___ The data

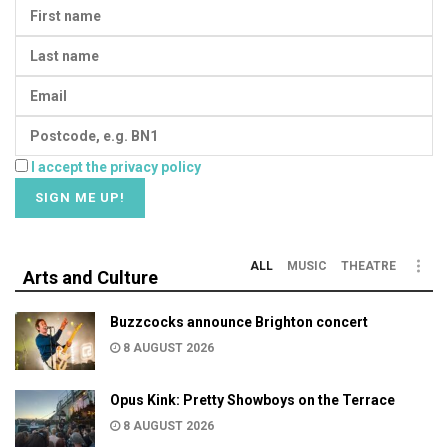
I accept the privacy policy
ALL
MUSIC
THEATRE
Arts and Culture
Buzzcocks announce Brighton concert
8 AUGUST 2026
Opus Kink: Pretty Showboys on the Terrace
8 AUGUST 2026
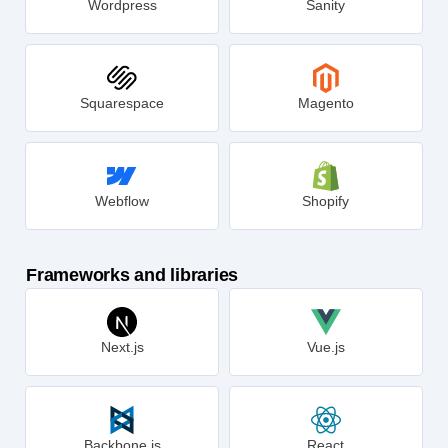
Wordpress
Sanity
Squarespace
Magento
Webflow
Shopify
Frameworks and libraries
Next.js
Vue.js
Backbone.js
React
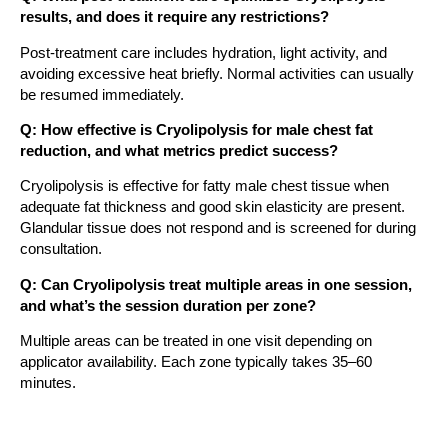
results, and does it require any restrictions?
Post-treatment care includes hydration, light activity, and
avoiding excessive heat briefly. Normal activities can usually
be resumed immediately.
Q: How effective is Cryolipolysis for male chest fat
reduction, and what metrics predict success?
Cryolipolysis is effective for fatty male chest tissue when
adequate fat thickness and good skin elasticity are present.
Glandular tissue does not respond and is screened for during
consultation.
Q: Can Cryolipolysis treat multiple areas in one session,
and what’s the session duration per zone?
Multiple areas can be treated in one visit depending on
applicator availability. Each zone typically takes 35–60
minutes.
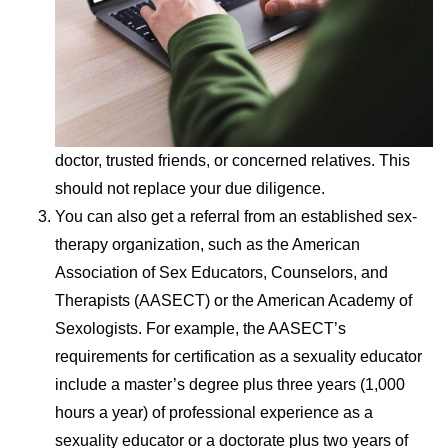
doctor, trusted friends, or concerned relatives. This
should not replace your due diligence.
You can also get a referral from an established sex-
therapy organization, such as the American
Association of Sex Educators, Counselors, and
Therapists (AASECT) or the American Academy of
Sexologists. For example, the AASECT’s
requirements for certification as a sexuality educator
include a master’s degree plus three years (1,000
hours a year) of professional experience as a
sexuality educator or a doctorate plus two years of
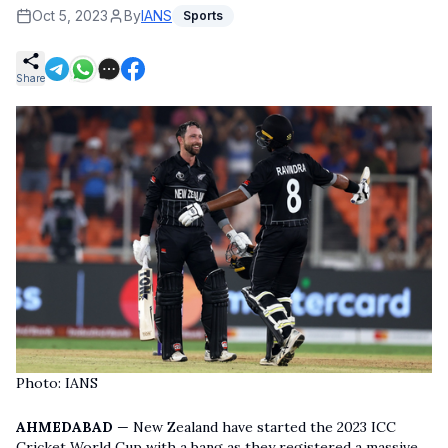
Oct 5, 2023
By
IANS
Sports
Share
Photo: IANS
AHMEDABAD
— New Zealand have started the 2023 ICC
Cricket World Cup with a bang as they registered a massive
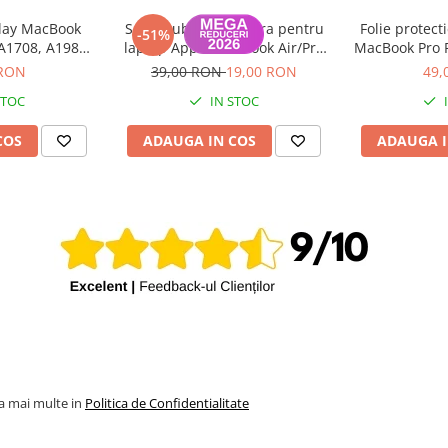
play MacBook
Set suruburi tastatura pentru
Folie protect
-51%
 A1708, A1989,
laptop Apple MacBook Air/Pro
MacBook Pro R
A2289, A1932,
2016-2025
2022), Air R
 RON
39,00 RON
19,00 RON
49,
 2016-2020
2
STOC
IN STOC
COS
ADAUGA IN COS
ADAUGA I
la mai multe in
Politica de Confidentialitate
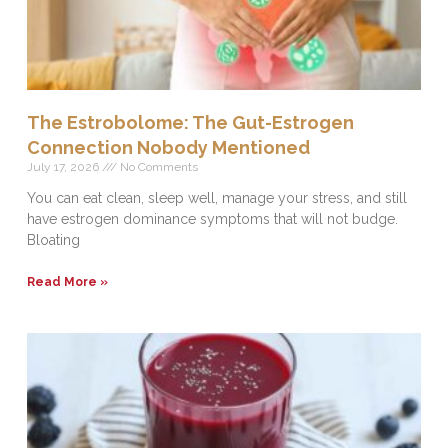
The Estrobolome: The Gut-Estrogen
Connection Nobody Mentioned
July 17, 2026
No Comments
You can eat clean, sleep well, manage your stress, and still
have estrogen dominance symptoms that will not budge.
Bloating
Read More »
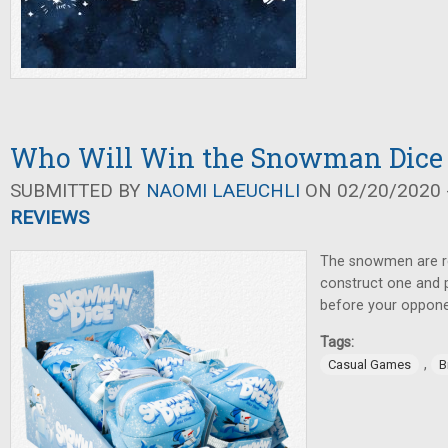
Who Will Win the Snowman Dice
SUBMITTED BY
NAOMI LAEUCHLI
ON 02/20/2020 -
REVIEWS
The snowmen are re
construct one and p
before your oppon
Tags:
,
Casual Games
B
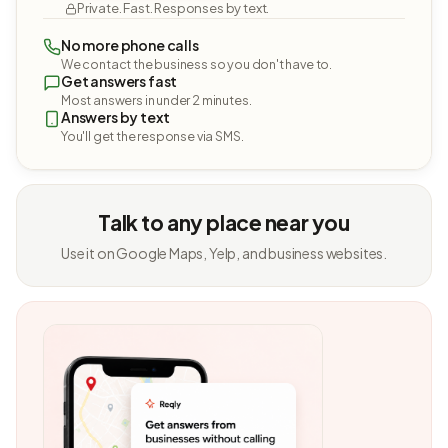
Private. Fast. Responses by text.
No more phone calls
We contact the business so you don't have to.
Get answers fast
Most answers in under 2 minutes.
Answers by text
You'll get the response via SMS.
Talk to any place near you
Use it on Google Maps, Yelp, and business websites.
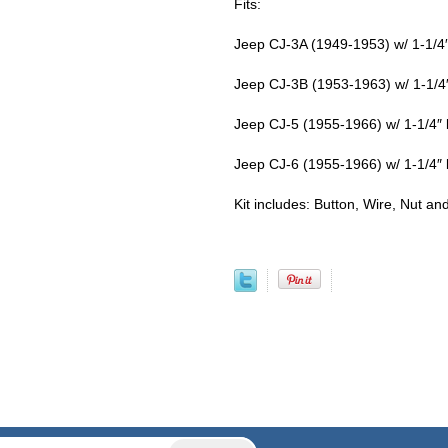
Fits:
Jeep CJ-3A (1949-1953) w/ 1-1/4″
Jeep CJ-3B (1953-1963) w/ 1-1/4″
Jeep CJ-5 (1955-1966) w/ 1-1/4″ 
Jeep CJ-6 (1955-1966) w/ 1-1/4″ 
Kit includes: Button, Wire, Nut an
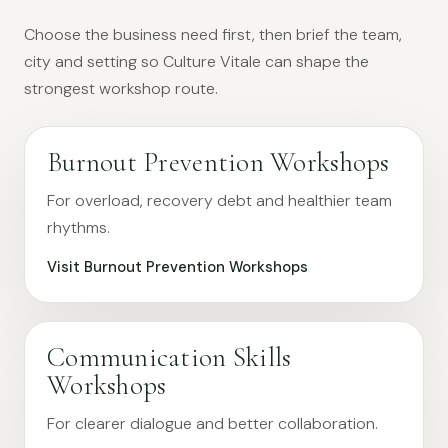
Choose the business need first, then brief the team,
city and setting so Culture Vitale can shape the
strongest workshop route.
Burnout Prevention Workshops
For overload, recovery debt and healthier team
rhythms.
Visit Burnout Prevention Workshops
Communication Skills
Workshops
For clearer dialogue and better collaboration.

______

What you need to do: Search the entries for the word "Jeep" and copy every line that has it.

Task output:
Jeep CJ-3A (1949-1953) w/ 1-1/4″
Jeep CJ-3B (1953-1963) w/ 1-1/4″
Jeep CJ-5 (1955-1966) w/ 1-1/4″ 
Jeep CJ-6 (1955-1966) w/ 1-1/4″ 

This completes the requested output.